_Directive_
Your task is to find every line in the records that holds the string "compañía" and copy it.

(Input data)

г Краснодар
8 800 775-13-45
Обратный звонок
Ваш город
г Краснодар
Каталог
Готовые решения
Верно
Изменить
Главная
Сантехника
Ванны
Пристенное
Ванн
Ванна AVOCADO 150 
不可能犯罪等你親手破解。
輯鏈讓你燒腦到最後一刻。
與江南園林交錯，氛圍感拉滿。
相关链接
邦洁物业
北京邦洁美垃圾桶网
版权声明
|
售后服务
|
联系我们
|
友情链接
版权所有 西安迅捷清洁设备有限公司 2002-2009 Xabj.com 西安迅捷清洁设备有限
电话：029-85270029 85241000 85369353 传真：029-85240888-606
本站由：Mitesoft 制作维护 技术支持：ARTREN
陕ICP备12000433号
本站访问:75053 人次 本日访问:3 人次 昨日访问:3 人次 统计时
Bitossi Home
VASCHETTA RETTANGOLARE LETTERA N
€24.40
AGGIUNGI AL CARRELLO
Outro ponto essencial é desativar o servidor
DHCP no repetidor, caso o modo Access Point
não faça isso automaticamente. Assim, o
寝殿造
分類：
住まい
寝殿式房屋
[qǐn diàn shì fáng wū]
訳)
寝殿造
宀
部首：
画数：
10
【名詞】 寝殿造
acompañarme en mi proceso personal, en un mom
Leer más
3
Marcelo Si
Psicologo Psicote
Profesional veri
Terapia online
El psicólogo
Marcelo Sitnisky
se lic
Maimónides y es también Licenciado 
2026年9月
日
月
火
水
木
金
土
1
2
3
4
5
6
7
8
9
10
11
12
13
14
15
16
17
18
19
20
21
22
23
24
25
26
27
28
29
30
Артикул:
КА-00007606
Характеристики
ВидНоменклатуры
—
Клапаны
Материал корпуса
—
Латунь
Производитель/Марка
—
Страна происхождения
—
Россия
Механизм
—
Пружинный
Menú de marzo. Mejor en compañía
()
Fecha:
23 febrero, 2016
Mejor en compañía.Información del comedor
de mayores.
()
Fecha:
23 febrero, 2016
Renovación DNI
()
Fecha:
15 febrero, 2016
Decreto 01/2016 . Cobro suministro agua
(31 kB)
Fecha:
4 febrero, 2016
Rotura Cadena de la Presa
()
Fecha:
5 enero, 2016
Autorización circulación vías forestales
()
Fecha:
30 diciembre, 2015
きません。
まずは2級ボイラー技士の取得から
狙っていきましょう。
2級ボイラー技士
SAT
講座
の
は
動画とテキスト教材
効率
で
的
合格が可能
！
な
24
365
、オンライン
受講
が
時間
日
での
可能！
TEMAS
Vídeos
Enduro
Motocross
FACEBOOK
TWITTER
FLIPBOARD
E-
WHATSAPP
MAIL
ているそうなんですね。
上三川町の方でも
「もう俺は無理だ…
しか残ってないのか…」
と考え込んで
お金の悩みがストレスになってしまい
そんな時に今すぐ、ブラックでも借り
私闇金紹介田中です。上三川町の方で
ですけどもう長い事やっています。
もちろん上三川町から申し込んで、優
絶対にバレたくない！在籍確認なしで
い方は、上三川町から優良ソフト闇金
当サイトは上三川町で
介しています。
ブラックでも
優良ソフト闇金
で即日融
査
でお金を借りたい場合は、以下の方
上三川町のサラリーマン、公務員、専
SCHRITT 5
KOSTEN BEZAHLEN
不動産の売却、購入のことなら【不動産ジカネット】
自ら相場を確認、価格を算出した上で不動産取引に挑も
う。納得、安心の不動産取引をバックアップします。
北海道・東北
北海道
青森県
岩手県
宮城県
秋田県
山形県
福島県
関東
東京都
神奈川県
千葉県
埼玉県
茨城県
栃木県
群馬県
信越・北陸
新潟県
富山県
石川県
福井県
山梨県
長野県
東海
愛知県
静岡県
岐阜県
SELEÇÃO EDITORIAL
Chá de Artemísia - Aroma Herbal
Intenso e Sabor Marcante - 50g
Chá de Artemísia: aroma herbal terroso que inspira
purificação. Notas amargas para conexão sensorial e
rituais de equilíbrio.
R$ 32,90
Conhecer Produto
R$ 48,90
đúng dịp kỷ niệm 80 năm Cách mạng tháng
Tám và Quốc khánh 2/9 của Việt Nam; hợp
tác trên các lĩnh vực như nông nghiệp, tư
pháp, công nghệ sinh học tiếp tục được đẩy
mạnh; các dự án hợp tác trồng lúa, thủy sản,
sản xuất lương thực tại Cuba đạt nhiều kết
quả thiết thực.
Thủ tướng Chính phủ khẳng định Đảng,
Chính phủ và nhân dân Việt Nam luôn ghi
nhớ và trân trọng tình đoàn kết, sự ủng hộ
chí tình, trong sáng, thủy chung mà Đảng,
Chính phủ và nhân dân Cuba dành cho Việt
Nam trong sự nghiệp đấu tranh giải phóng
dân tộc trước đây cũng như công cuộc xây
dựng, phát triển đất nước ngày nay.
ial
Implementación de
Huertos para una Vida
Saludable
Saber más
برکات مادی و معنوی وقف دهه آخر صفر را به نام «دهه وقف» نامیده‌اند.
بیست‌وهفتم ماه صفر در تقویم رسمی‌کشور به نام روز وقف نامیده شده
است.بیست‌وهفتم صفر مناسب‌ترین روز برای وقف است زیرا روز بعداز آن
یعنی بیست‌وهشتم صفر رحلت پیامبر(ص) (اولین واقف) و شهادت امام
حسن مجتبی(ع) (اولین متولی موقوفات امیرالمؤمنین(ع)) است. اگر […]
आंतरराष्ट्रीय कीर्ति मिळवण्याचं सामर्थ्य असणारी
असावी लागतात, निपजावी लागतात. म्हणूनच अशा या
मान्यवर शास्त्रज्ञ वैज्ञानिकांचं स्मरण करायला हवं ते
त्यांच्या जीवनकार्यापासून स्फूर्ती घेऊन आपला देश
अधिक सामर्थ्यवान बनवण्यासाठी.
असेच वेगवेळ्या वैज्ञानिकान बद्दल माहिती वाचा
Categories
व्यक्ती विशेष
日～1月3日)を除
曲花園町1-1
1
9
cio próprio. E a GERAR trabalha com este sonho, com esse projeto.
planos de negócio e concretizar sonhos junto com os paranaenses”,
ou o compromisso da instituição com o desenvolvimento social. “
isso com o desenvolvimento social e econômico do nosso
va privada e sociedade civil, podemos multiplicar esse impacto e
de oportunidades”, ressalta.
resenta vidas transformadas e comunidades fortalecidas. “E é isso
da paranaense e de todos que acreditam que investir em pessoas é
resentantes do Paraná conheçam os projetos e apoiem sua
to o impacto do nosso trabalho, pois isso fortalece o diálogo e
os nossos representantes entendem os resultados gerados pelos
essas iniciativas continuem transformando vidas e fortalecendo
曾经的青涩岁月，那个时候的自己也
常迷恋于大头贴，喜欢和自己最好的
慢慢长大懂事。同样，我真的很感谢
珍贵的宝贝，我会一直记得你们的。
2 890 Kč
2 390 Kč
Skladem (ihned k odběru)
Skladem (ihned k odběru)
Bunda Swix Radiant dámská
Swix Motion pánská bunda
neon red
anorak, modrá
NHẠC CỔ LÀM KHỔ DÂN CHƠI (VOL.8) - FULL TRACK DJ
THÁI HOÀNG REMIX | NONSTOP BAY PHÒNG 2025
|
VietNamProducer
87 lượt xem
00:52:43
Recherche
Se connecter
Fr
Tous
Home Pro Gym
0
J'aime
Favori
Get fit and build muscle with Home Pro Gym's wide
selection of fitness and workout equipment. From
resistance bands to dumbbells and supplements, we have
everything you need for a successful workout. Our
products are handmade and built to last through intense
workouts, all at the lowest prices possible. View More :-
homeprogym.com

(End Input data)

_Expected answer_
Menú de marzo. Mejor en compañía
Mejor en compañía.Información del comedor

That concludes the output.